Another complication of the story and Linda's family interrelationships is
that the trail of clues left by her brother, Hector, whose death the two are
investigating, leads to the world of organized crime in Los Angeles,
specifically to the world of "raves," organized dance parties where street
drugs are purchased.

"Making something seem as real as possible requires a certain amount of
participation, so I had to go to a few raves in LA, and it was very
interesting," Chang said.  "It has become a big business in LA," he
observed. "There are some organizers that get permits and try to make it
very legal, and don't condone the drug use or anything like that.  In some
cases, the whole culture is based on not commercializing it.  But the drug
use goes hand in hand with the rave culture in many cases."

Chang agrees there is an emerging genre of Korean Americans in literature.
He even attended a meeting at UCLA of writers of Korean American literature
about five years ago, at which he met Chang Rae Lee (Native Speaker, A
Gesture Life ), Helie Lee (Still Life with Rice, In the Absence of Sun), and
Heinz Insu Fenkl (Memories of My Ghost Brother).  Today, he said, Korean
American literature is moving to the next level, not so much absorbed with
defining Korean American identity as it is with creating characters who are
fully defined and happen to be Korean American, too.

The characteristics of the novels from Korean Americans that have been
published are "not necessarily  representative of what Korean Americans are
going through," Chang said.  " A lot of publishers are accepting and
publishing only a certain kind of Korean American fiction.  I could tell you
about some really interesting rejection letters I've gotten for the Allen
Choice and for other novels I've written in which, because the characters
weren't 'Korean enough,'  the publishers didn't want to publish it."

Chang said he wants to bust the subtle racism of the publishing world by
presenting a fully actualized Korean American character in a very attractive
package ---- the detective novel.  "One of the reasons I'm doing a mystery
series is because it's a way to write about a Korean American character for
whom race is not the sole function of his life.  It's unrealistic that
Korean Americans in novels would think only about their identity and their
race.  We have to kind of negotiate in that terrain," Chang said, speaking
for other Korean American novelists.  "These questions are certainly a part
of being Korean American, but they are not the only part, and the only way I
was able to explore that is through a long-running series of one
haracter, and the best way to do that is to frame it within a mystery."

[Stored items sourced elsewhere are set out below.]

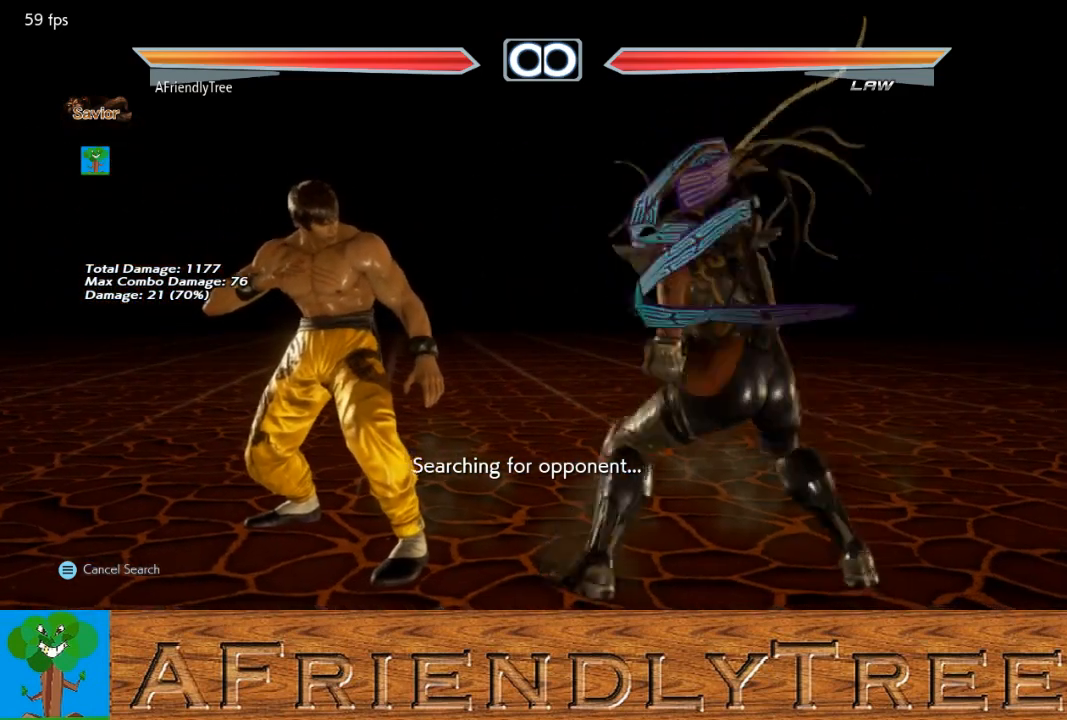
{"buttons": [], "left_stick": "center", "events": [[133, "left_stick", "down"], [400, "left_stick", "center"]]}
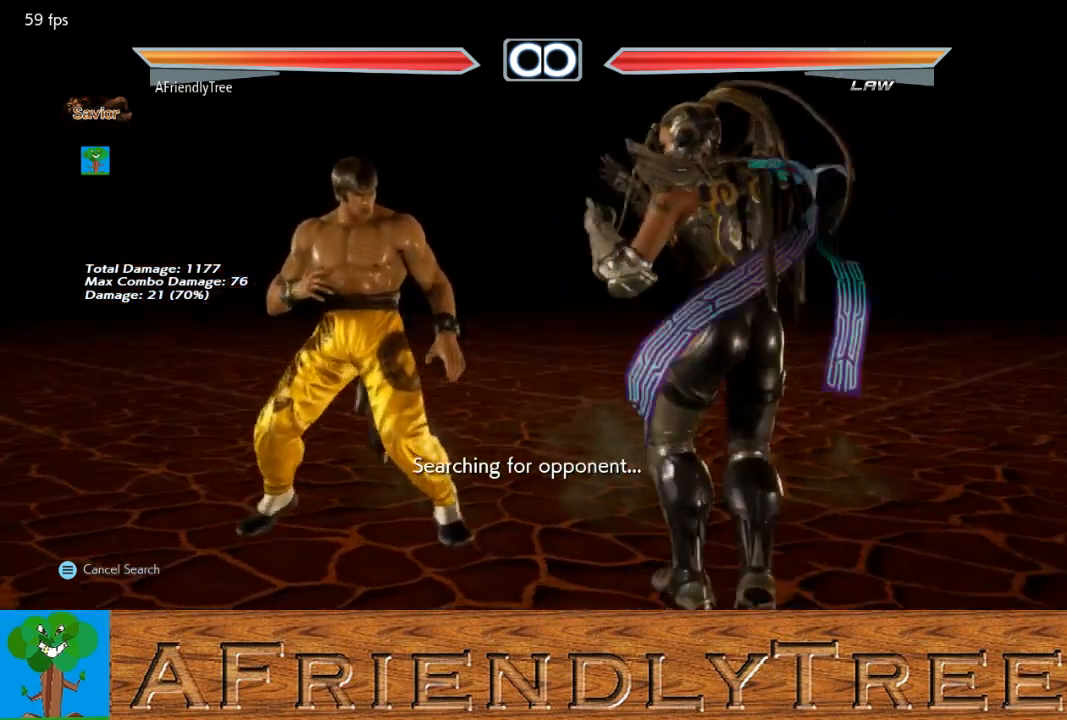
{"buttons": ["CIRCLE"], "left_stick": "up-left", "events": [[267, "left_stick", "up-left"], [300, "CIRCLE", "down"]]}
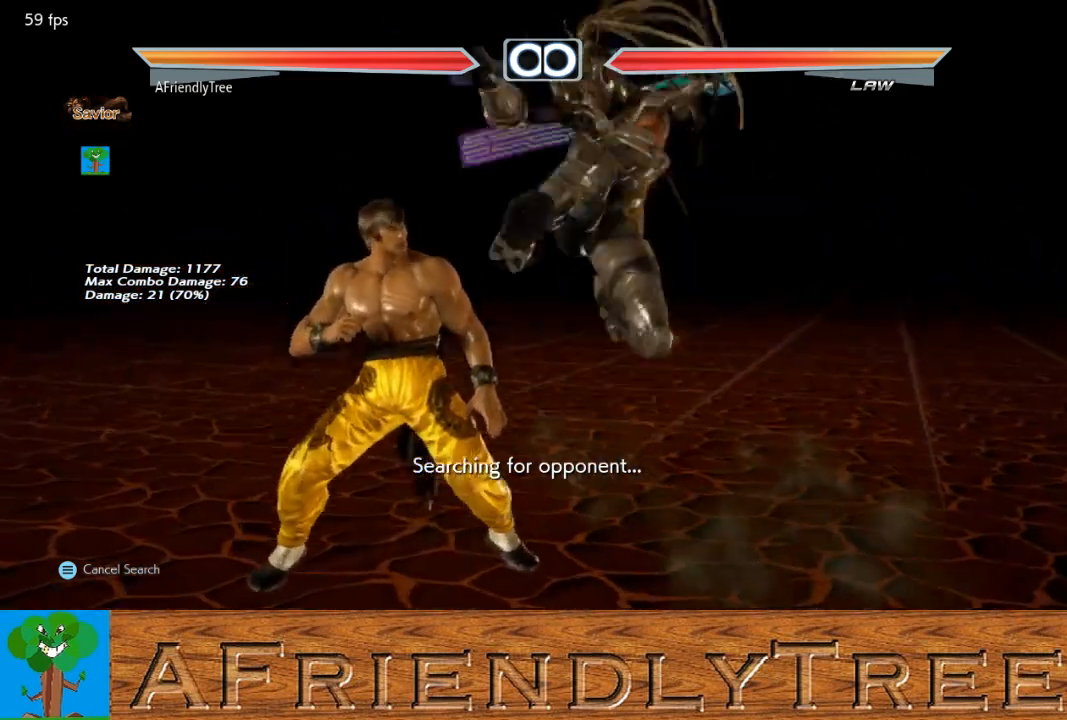
{"buttons": [], "left_stick": "center", "events": [[200, "left_stick", "center"], [433, "CIRCLE", "up"]]}
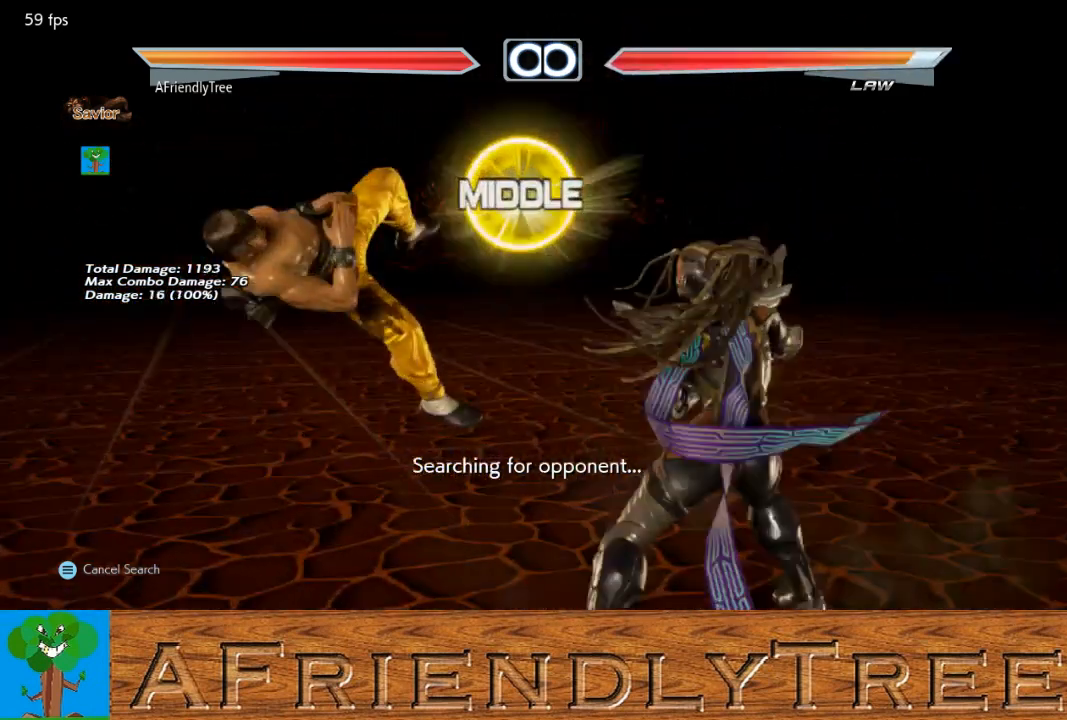
{"buttons": [], "left_stick": "center", "events": [[233, "left_stick", "left"], [300, "left_stick", "center"], [400, "left_stick", "left"], [467, "left_stick", "center"]]}
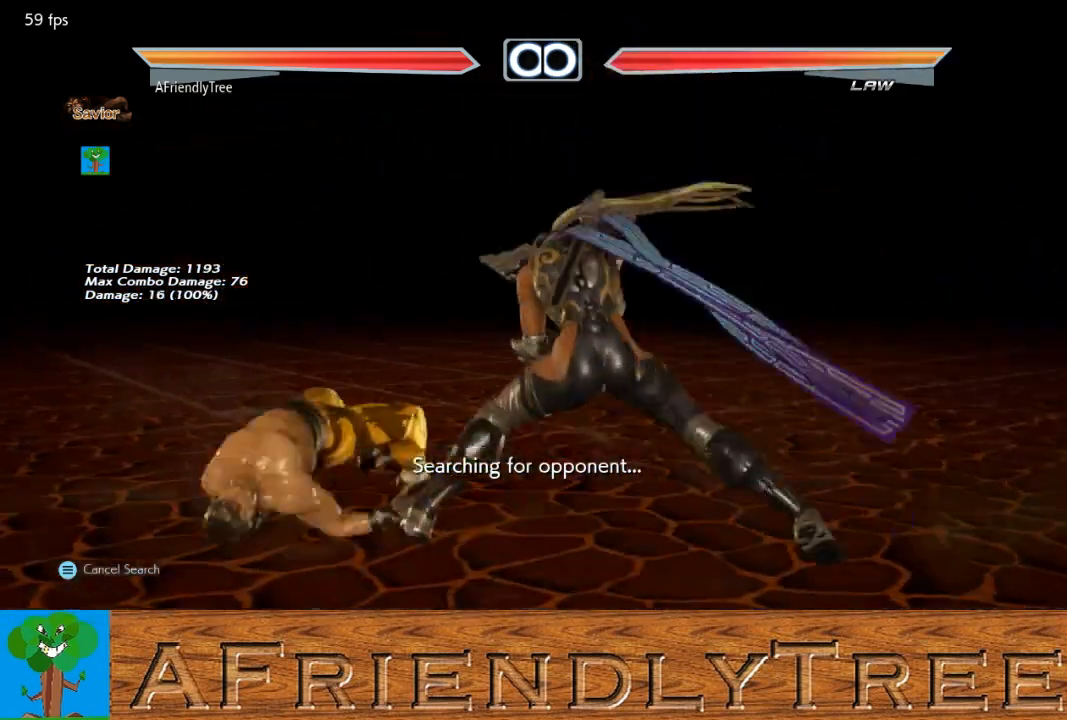
{"buttons": [], "left_stick": "center", "events": [[33, "left_stick", "right"], [200, "left_stick", "center"]]}
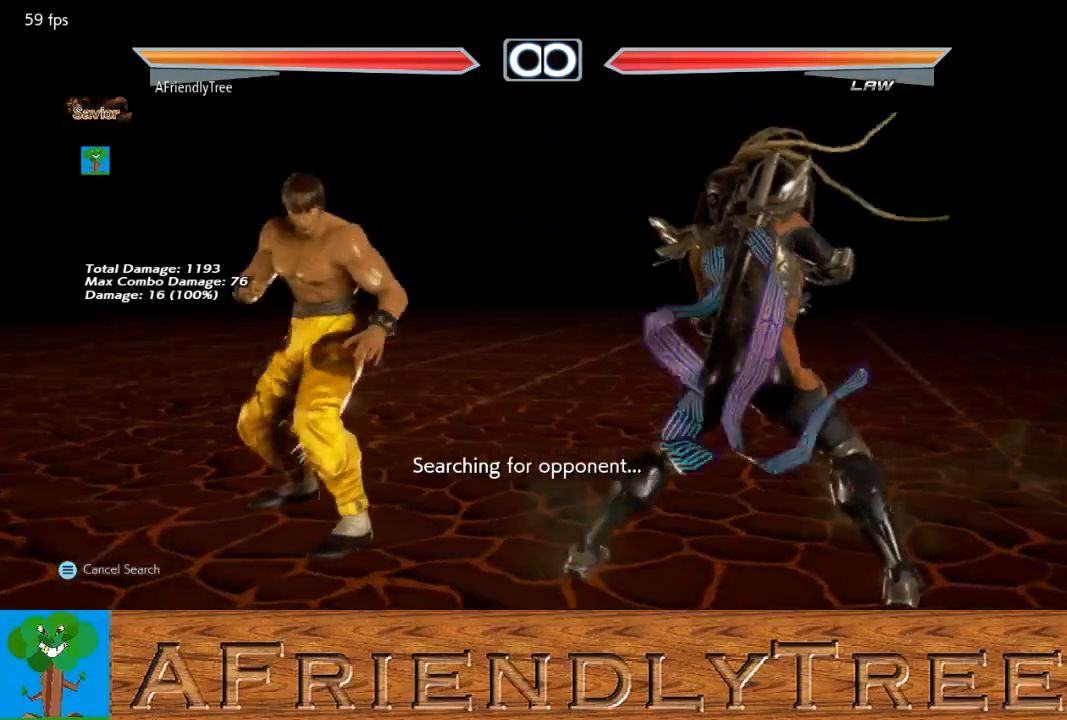
{"buttons": [], "left_stick": "center", "events": [[400, "left_stick", "left"], [467, "left_stick", "center"]]}
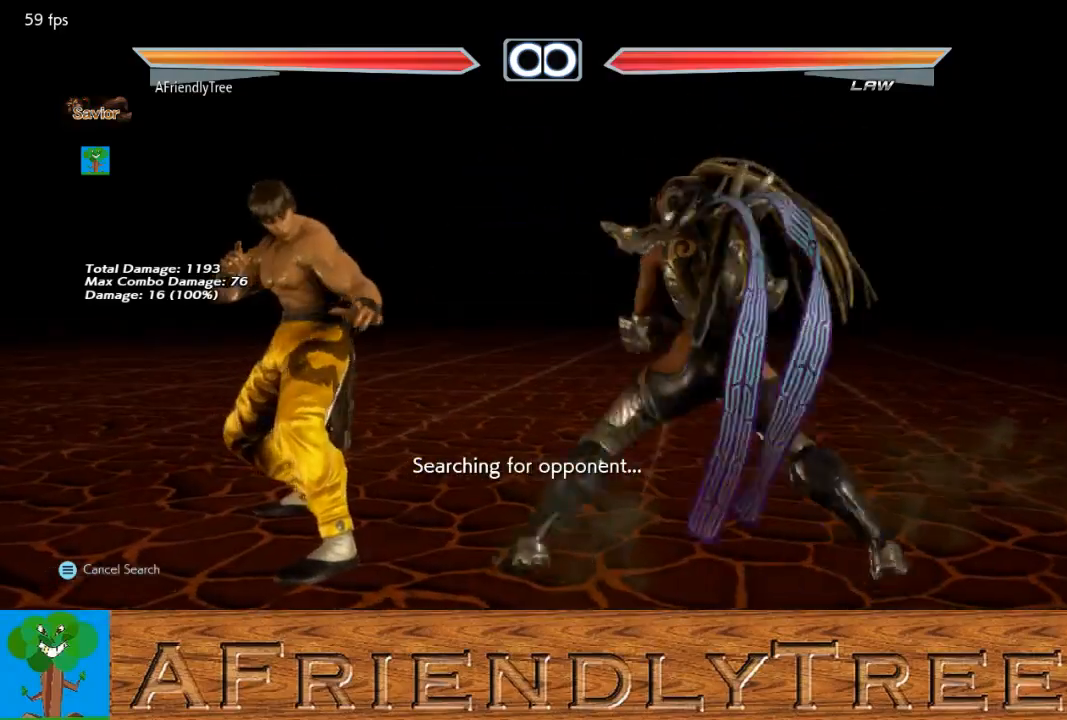
{"buttons": [], "left_stick": "down", "events": [[67, "left_stick", "left"], [133, "left_stick", "center"], [200, "left_stick", "down"], [267, "left_stick", "center"], [367, "left_stick", "down"]]}
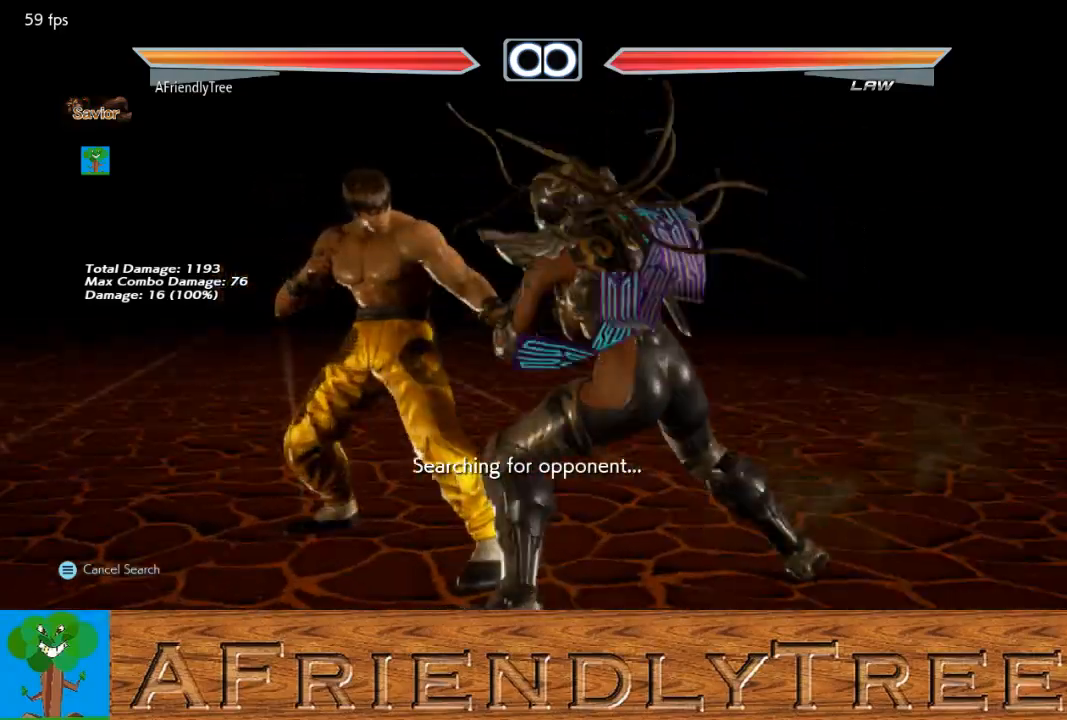
{"buttons": [], "left_stick": "center", "events": [[33, "left_stick", "center"], [167, "left_stick", "right"], [300, "left_stick", "center"], [433, "left_stick", "left"], [500, "left_stick", "center"]]}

The novel Underkill is about a character trying to find his place in the
world "but it's not just a function of his race," Chang pointed out. "While
the identity searching is prevalent, it is not necessarily the fault of the
authors, but is a reflection possibly of what editors and readers want.  It
is not the only thing that should be represented."

Chang wants to have perhaps six or seven Allen Choice novels, which all
explore his life and everything about him, to the point where people look at
Allen Choice not just as this Korean American, but as a  fully realized
character who just happens to be a Korean American.  "But I'm not there yet,
because I have not explored enough of him to relay that idea," he said.  "I
hope I can write enough stories about him that he becomes completely real to
the reader, and not just a representative of a certain ethnic group."